Two-sided Prinicipal Ideal - the Noncommutative Case - D&F

[Math Amateur]

I am reading Dummit and Foote's book: Abstract Algebra ... ... and am currently focused on Section 7.4 Properties of Ideals ... ...

I have a basic question regarding the generation of a two sided principal ideal in the noncommutative case ...
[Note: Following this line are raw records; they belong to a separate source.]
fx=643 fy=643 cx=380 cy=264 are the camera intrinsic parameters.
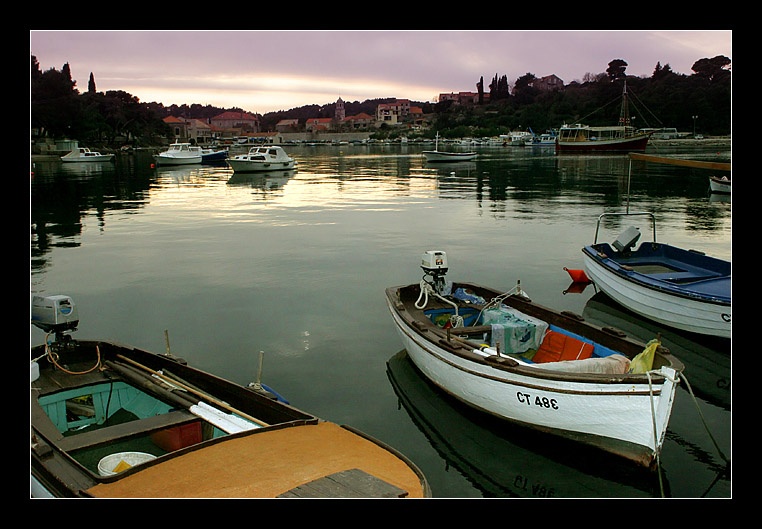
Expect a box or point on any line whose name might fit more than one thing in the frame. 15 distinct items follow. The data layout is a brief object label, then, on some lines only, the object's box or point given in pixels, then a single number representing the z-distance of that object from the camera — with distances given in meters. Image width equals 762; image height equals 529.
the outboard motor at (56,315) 10.34
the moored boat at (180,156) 79.19
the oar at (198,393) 7.90
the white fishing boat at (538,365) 8.31
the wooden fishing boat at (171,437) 6.31
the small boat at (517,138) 149.12
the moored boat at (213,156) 84.83
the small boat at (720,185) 40.06
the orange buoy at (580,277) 18.83
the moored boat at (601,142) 96.22
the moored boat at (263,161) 64.31
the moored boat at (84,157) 79.10
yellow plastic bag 8.86
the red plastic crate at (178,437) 8.04
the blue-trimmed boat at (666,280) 13.27
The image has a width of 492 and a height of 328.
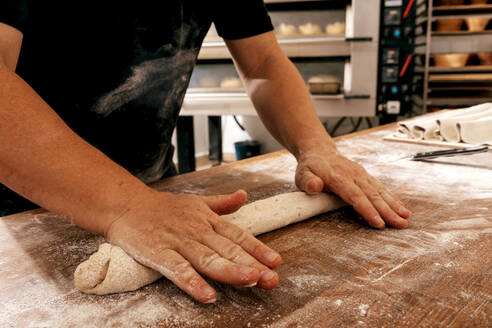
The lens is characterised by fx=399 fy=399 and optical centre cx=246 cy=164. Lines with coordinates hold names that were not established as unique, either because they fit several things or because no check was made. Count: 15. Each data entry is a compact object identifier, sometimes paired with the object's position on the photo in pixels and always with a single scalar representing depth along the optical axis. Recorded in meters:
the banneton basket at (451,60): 3.19
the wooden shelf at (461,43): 3.79
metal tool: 1.31
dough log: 0.56
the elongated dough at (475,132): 1.54
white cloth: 1.54
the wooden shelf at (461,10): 3.24
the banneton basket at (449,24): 3.31
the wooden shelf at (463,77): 3.11
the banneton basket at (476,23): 3.23
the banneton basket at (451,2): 3.32
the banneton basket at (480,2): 3.27
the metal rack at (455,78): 3.20
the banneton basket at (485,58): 3.16
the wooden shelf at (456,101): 3.27
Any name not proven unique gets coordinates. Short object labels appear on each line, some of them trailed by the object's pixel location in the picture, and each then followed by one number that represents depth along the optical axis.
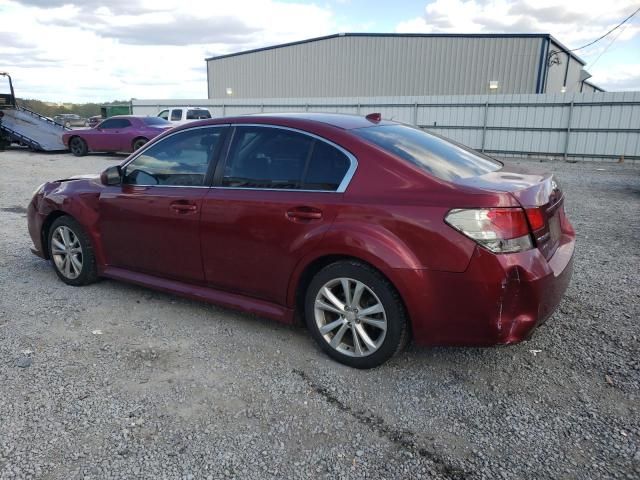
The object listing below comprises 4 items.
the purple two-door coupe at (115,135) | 17.55
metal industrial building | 24.16
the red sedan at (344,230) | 2.80
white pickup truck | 19.39
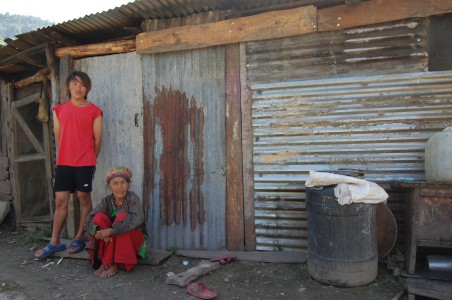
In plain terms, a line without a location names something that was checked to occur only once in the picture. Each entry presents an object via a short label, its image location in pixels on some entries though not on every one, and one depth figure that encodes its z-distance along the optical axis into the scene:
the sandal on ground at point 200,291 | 3.41
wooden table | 3.37
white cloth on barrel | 3.29
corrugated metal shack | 3.97
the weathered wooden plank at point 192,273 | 3.69
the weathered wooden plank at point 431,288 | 3.05
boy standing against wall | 4.58
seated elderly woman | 3.99
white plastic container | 3.37
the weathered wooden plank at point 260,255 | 4.16
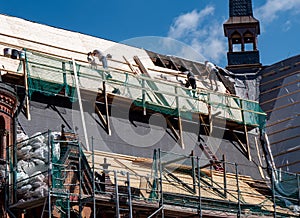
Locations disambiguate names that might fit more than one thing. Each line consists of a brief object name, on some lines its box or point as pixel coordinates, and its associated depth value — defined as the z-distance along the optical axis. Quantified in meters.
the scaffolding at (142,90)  42.19
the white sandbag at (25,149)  37.59
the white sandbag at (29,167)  37.06
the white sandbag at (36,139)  37.56
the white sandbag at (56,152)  36.29
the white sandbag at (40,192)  35.55
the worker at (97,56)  46.26
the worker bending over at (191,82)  50.56
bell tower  66.56
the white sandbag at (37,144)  37.62
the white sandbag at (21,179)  36.16
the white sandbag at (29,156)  37.50
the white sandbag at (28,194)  36.06
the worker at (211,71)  54.46
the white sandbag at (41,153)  37.28
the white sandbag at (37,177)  36.00
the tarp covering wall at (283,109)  57.44
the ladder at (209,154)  46.91
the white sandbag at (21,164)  37.28
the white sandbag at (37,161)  37.09
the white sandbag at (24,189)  36.09
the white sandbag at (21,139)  37.47
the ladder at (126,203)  35.56
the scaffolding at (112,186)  35.84
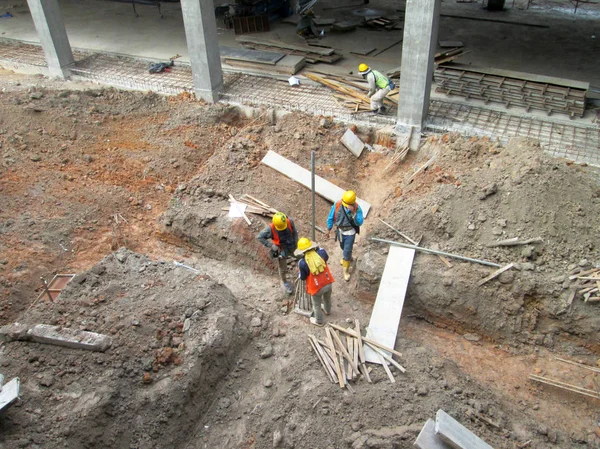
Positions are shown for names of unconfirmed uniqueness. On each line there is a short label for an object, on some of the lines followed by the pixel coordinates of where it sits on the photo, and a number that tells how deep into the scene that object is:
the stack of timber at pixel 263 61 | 13.95
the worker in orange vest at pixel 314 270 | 6.68
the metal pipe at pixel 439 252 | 7.51
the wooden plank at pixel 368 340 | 6.68
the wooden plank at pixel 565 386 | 6.49
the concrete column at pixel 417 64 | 9.69
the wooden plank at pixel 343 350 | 6.39
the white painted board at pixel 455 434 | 4.95
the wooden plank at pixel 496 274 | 7.36
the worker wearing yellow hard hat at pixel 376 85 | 11.14
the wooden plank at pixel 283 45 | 14.66
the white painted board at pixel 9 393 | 5.05
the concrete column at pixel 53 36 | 14.10
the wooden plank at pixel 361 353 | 6.32
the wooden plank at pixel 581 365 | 6.84
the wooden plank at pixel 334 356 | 6.15
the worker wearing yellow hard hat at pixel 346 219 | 7.85
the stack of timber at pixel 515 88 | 11.16
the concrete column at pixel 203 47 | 12.02
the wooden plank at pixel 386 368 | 6.25
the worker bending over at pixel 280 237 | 7.49
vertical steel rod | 7.85
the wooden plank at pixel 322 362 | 6.21
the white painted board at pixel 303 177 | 9.96
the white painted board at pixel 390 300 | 6.97
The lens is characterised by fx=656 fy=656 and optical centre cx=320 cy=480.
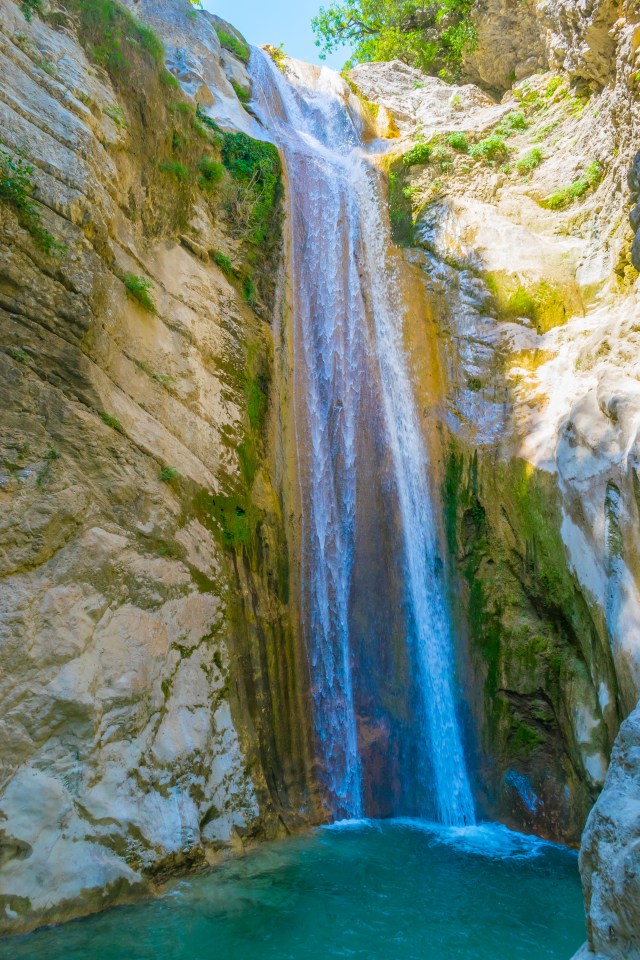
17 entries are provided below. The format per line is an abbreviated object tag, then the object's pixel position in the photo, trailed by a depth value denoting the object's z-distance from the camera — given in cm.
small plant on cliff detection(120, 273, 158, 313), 796
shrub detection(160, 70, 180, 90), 937
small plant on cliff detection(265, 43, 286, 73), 1823
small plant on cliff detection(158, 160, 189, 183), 921
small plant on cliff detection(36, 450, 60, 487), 614
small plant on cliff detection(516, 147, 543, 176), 1227
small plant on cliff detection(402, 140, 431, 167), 1320
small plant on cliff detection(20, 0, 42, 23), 784
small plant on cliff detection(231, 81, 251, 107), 1465
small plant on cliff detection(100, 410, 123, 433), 690
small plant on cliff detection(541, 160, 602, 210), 1105
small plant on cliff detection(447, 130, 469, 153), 1315
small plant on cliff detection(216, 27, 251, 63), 1627
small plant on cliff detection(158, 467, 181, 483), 741
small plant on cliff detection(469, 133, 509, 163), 1284
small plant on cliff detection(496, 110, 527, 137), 1319
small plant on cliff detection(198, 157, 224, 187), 1038
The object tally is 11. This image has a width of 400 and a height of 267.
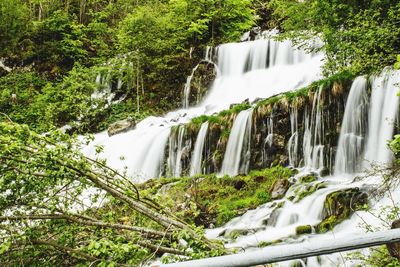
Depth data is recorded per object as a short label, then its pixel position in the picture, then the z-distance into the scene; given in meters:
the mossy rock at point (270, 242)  7.21
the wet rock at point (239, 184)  11.24
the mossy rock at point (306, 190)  9.07
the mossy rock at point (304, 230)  7.67
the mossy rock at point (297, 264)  6.00
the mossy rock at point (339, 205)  7.71
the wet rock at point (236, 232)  8.08
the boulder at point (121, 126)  18.20
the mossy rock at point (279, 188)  10.01
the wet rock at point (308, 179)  10.32
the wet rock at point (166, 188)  11.30
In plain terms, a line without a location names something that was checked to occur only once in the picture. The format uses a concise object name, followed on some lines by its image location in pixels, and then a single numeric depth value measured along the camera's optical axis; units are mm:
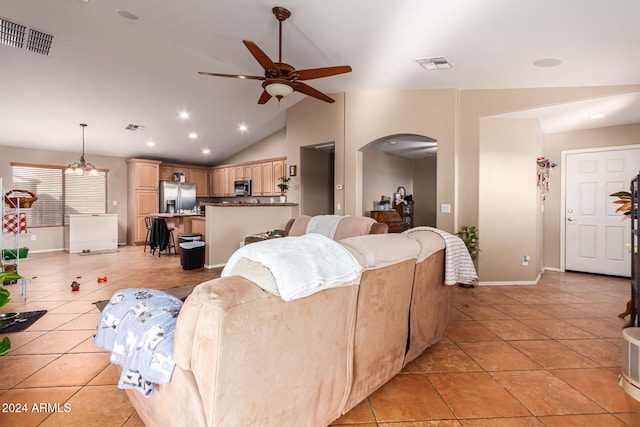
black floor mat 2748
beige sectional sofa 1019
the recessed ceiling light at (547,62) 3471
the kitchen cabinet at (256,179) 8109
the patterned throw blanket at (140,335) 1175
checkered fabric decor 3787
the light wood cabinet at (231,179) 8859
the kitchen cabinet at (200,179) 9305
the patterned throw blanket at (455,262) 2258
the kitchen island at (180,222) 6625
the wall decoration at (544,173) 4812
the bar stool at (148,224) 7260
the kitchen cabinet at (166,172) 8617
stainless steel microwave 8383
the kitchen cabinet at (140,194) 8062
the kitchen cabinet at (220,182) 9094
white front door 4840
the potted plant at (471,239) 4465
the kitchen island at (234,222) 5500
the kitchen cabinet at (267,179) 7836
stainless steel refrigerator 8391
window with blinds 6914
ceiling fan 3066
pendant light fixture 6520
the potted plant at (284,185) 6531
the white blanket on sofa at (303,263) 1137
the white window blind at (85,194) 7453
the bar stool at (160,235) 6602
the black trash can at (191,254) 5242
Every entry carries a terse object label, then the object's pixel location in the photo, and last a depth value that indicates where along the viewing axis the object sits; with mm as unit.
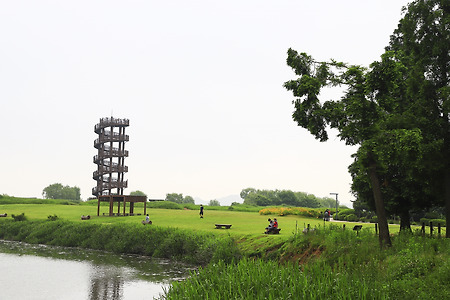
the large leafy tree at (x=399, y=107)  20766
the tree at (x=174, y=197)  149650
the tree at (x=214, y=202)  171638
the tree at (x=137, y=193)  181912
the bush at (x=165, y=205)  71688
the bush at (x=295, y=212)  57938
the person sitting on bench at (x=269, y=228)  29797
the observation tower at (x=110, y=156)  74062
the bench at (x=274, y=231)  29781
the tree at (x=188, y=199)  173875
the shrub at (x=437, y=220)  42556
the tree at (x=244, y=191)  191488
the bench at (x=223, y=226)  34781
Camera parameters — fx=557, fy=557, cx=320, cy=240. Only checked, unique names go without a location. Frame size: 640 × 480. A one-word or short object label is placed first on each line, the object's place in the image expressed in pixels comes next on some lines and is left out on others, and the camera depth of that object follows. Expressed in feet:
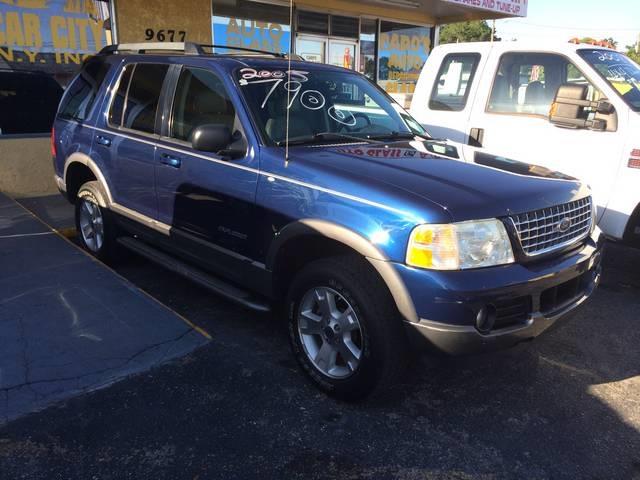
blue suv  8.85
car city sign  25.23
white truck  15.51
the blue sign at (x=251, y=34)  34.86
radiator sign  40.57
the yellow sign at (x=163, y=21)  29.09
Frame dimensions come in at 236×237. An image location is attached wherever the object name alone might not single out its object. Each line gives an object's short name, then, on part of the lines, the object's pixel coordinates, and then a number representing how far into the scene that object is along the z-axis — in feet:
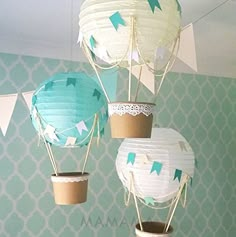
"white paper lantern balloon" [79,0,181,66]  2.45
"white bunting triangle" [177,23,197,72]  3.48
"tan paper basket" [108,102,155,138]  2.79
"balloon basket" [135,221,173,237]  3.14
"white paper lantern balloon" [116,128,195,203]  3.40
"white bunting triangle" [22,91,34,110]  4.51
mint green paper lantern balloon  2.90
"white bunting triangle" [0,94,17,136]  4.76
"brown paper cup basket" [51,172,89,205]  3.19
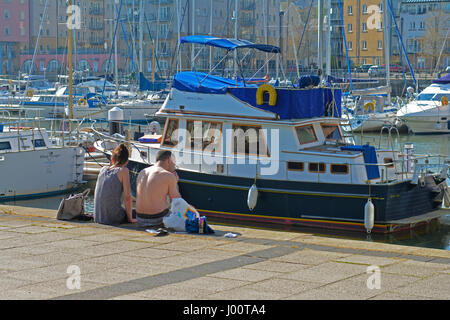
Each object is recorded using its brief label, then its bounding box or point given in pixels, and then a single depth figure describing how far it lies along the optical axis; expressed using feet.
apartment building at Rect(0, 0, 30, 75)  325.62
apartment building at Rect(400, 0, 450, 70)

In Section 7.4 on pages 251-252 Dummit and Foote write the following:

In the above text we read:" ... ... If $R$ is not commutative, however, the set $\{ ras \ | \ r, s \in R \}$ is not necessarily the two-sided ideal generated by $a$ since it need not be closed under addition (in this case the ideal generated by $a$ is the ideal $RaR$, which consists of all finite sums of elements of the form $ras, r,s \in R$). ... ... "
I must confess I do not understand or follow this argument ... I hope someone can clarify (slowly and clearly

) what it means ... ...Specifically ... ... why, exactly, is the set $\{ ras \ | \ r, s \in R \}$ not necessarily the two-sided ideal generated by $a$?The reason given is "since it need not be closed under addition" ... I definitely do not follow this statement ... surely an ideal is closed under addition! ...... ... and why, exactly does the two-sided ideal generated by a consist of all finite sums of elements of the form $ras, r,s \in R$ ... ... ?
Hope someone can help ... ...

Peter================================================================================To give readers the background and context to the above text from Dummit and Foote, I am providing the introductory page of Section 7.4 as follows ... ...

 

[fresh_42]

Specifically ... ... why, exactly, is the set {ras | r,s∈R}{ras | r,s∈R}\{ ras \ | \ r, s \in R \} not necessarily the two-sided ideal generated by aaa?

In an ideal $\mathcal{I}$ you have $x+y\in \mathcal{I}$ for elements $x\,,\,y\in \mathcal{I}$. This is a basic part of its definition.
If you now have two elements $ras \; (r,s\in R\,; a\in \mathcal{I})$ and $paq \; (p,q \in R\,; a\in \mathcal{I})$ there is - in general - no way to write $ras+paq=uav$ because you cannot pull the factors $r,s,p,q$ on the other side of $a$.
Therefore $\mathcal{I}=(a) = RaR = LC(\{ras \,|\, r,s \in R\}) \supsetneq \{ras \,|\, r,s \in R\}$ is - in general - a proper inclusion. The latter is only a set.

In the commutative case we have
$ras+paq=r(as)+p(aq)=r(sa)+p(qa)=(rs)a+(pq)a=(rs+pq)a$ and all linear combinations are of the form $ua\;(u=rs+pq \in R)$.
However, this calculation is not allowed in non-commutative rings.

 

[micromass]

You should try to find a counterexamples yourself where $\{ras~\vert~r,s\in R\}$ is not an ideal. Think of some simple noncommutative rings.

 

[Math Amateur]

Thanks fresh_42 ... that was most helpful ...

Thanks for suggestion micromass ... will try messing around with 2 by 2 matrices ...

Peter